Computer Use Agents (CUAs) are designed to automate desktop tasks by interacting with graphical user interfaces (GUIs) through clicks and typing. While these agents can also use high-level tools (like API-based file operations), they often struggle to decide when to use a tool versus when to stick to standard GUI actions. This confusion leads to inefficient, brittle, or failed task execution. The paper introduces ToolCUA, an end-to-end agent trained to master this "hybrid action space" by learning how to orchestrate GUI actions and tool calls for optimal performance.

Scaling Data Without Manual Effort

A major hurdle in training these agents is the lack of high-quality examples showing how to switch between GUI actions and tool calls. Collecting such data manually is expensive and difficult. To solve this, the researchers developed an "Interleaved GUI-Tool Trajectory Scaling Pipeline." This system takes existing, static GUI-only data and uses advanced models to synthesize a library of tools based on the actions already present in those recordings. By converting GUI-only sequences into hybrid trajectories—where some steps are replaced by tool calls—the team created a large, diverse dataset for training without needing to manually build or instrument complex environments.

Training for Better Decision-Making

Once the data was prepared, the team used a two-stage training paradigm. First, they performed "Tool-Bootstrapped GUI Reinforcement Finetuning," which uses supervised learning to teach the agent the basics of tool usage, followed by single-turn reinforcement learning to help the agent make better decisions at critical "switching points" (where it must choose between a GUI action or a tool).

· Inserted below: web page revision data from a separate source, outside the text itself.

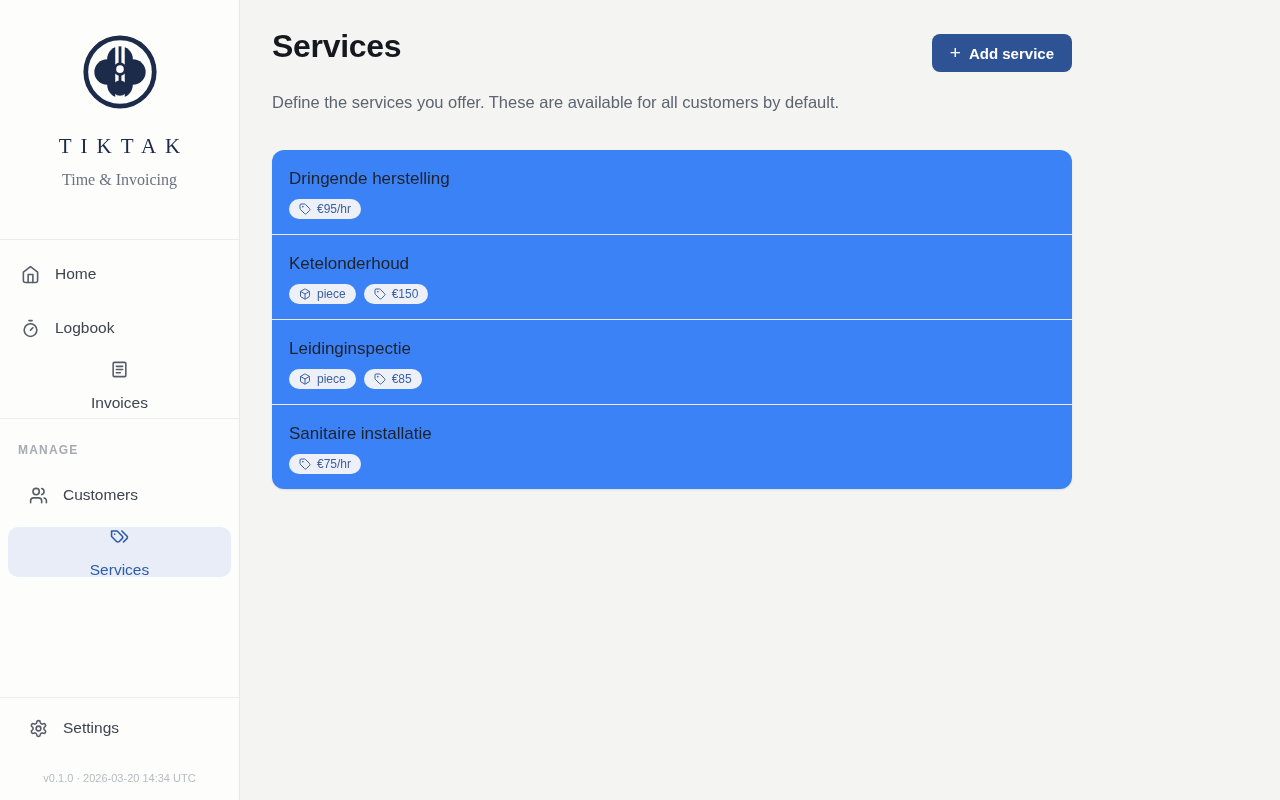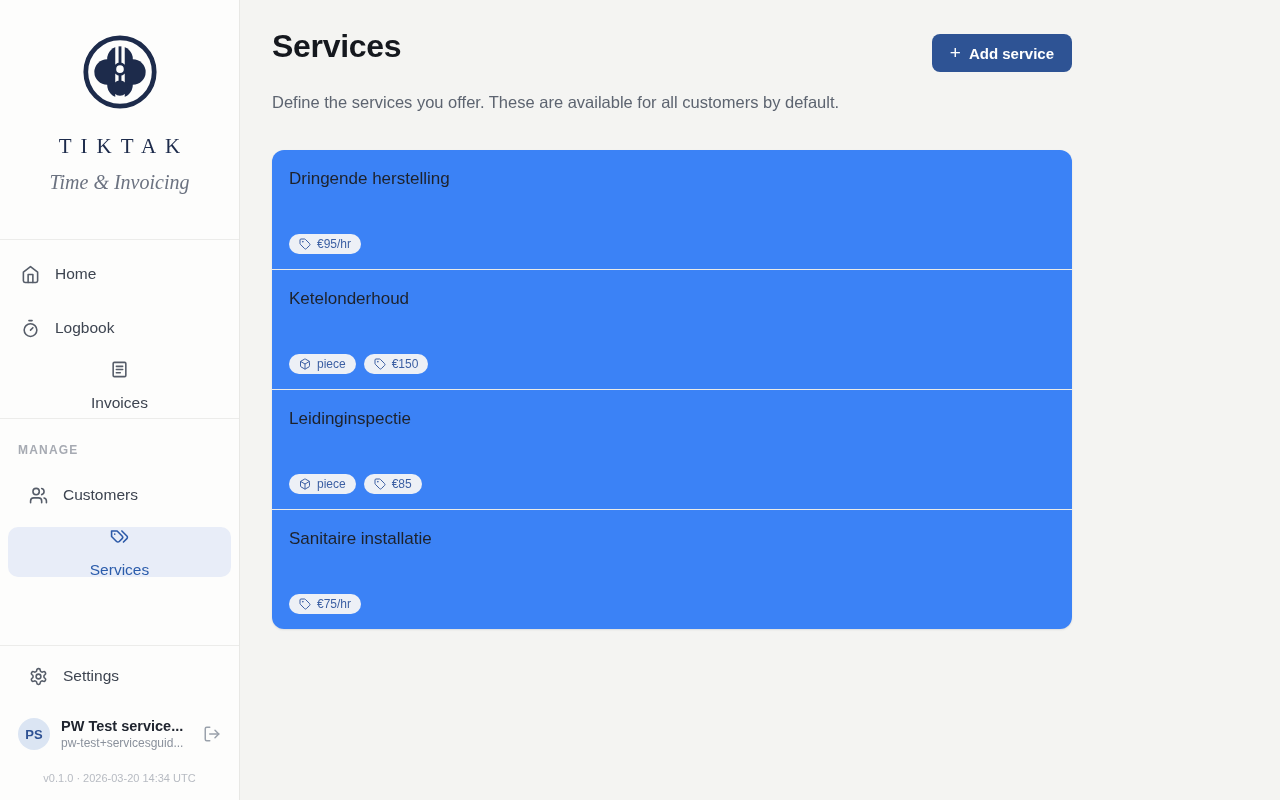--- a/index.html
+++ b/index.html
@@ -36,8 +36,7 @@
   }
   .brand-tagline {
     font-family: "Liberation Serif", serif;
-    font-style: italic;
-    font-size: 20px;
+    font-size: 16px;
     color: #6b7280;
     margin-top: 12px;
   }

Second, they employed "Online Agentic Reinforcement Learning" in a live environment. During this phase, the agent is guided by a "Tool-Efficient Path Reward," which provides feedback based on two factors: whether the tool was actually appropriate for the task and whether the total number of steps was minimized.

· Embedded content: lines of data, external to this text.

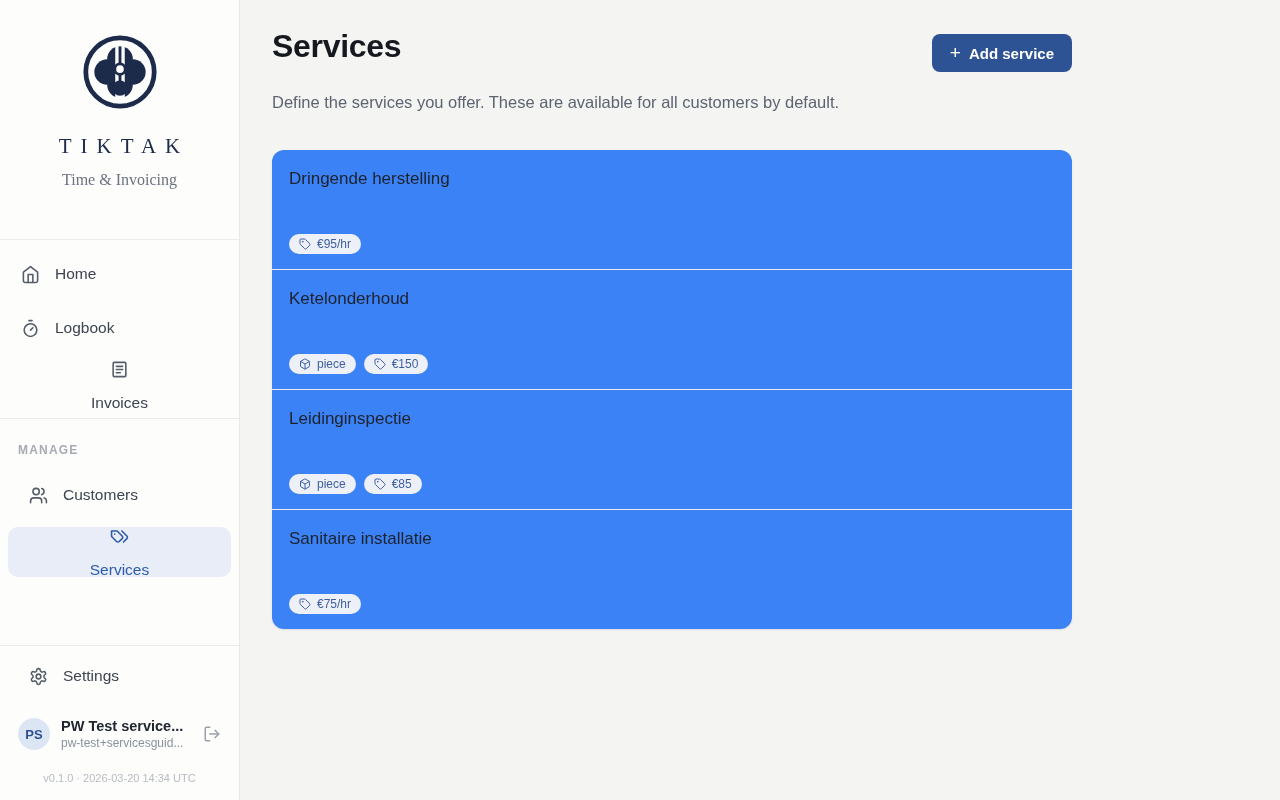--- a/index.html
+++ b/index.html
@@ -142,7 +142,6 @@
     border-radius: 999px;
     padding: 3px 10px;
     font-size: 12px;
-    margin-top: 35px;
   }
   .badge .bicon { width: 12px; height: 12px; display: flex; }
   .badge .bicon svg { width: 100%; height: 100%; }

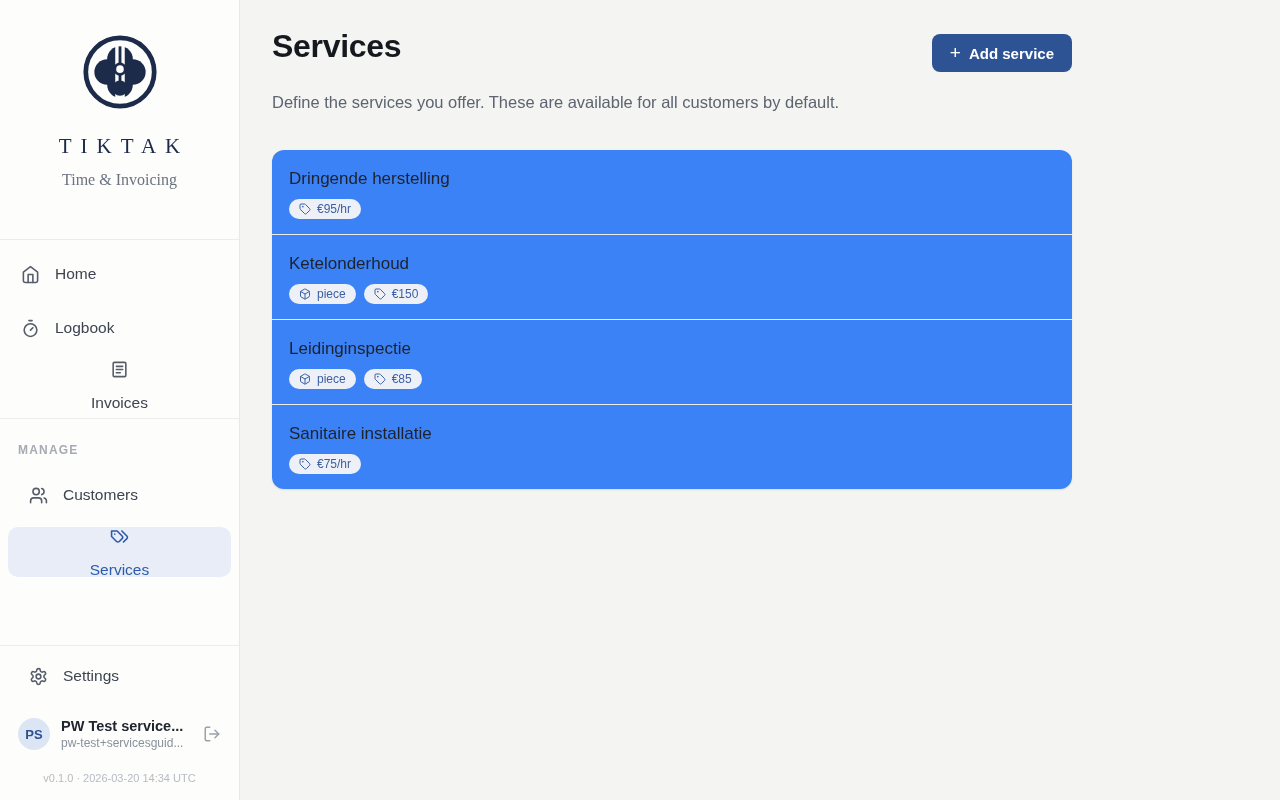--- a/index.html
+++ b/index.html
@@ -238,20 +238,6 @@
       <span>Settings</span>
     </div>
 
-    <div class="user-row">
-      <div class="avatar">PS</div>
-      <div class="user-meta">
-        <div class="user-name">PW Test service...</div>
-        <div class="user-email">pw-test+servicesguid...</div>
-      </div>
-      <span class="logout-btn">
-        <svg viewBox="0 0 24 24" fill="none" stroke="currentColor" stroke-width="2" stroke-linecap="round" stroke-linejoin="round">
-            <path d="M9 21H5a2 2 0 0 1-2-2V5a2 2 0 0 1 2-2h4"></path>
-            <polyline points="16 17 21 12 16 7"></polyline>
-            <line x1="21" x2="9" y1="12" y2="12"></line>
-          </svg>
-      </span>
-    </div>
 
     <div class="version-text">v0.1.0 · 2026-03-20 14:34 UTC</div>
   </div>

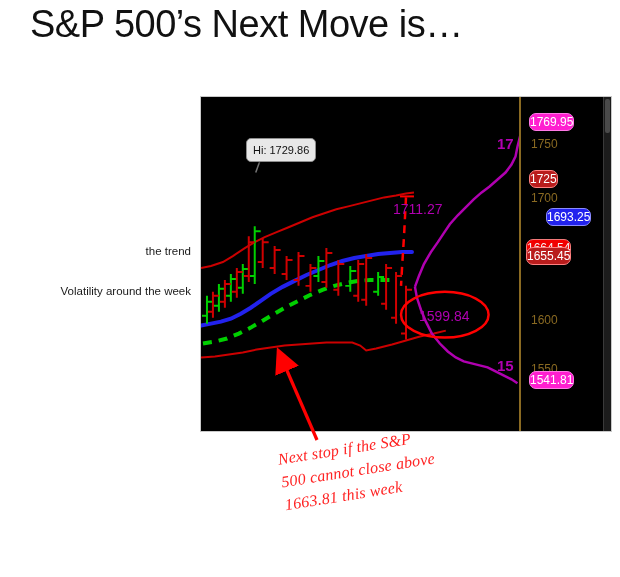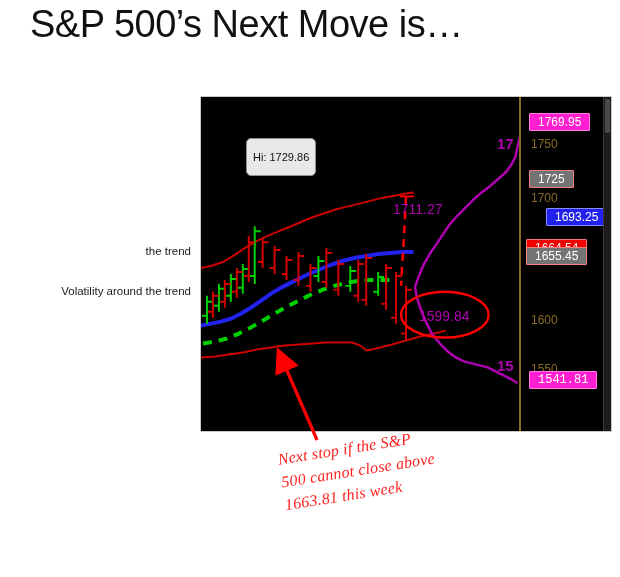--- a/index.html
+++ b/index.html
@@ -76,8 +76,8 @@
     font-size:12px;
     font-family:"Liberation Sans", sans-serif;
     color:#ffffff;
-    padding:1px 8px;
-    border-radius:1px;
+    padding:1px 0;
+    border-radius:7px;
     white-space:nowrap;
     line-height:14px;
     box-sizing:border-box;

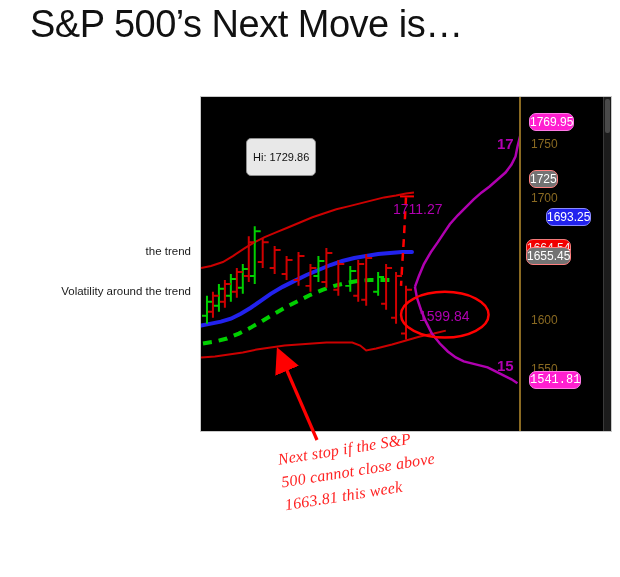--- a/index.html
+++ b/index.html
@@ -111,7 +111,7 @@
     border-radius:5px;
     color:#111;
     font-size:11px;
-    padding:12px 6px;
+    padding:5px 6px;
     white-space:nowrap;
     box-shadow:0 1px 2px rgba(0,0,0,.5);
   }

Achieving State-of-the-Art Results

The effectiveness of ToolCUA was tested on the OSWorld-MCP benchmark, a standard for evaluating computer-use agents. ToolCUA achieved an accuracy of 46.85%, representing a 66% relative improvement over the baseline model. Notably, the agent performed better than models limited to GUI-only actions, proving that its ability to orchestrate a hybrid action space leads to more efficient and reliable automation. The results also showed that the agent could generalize its skills to unseen applications and platforms, such as different Linux tasks and Windows desktop apps.

Key Takeaways

The research suggests that the primary challenge for modern digital agents is not just the ability to use tools, but the ability to know when to use them. By moving away from simple step-by-step imitation and toward trajectory-level optimization, ToolCUA demonstrates that agents can learn to replace long, error-prone sequences of GUI clicks with precise, efficient tool calls. This approach provides a scalable path forward for creating more capable and reliable digital assistants for real-world desktop environments.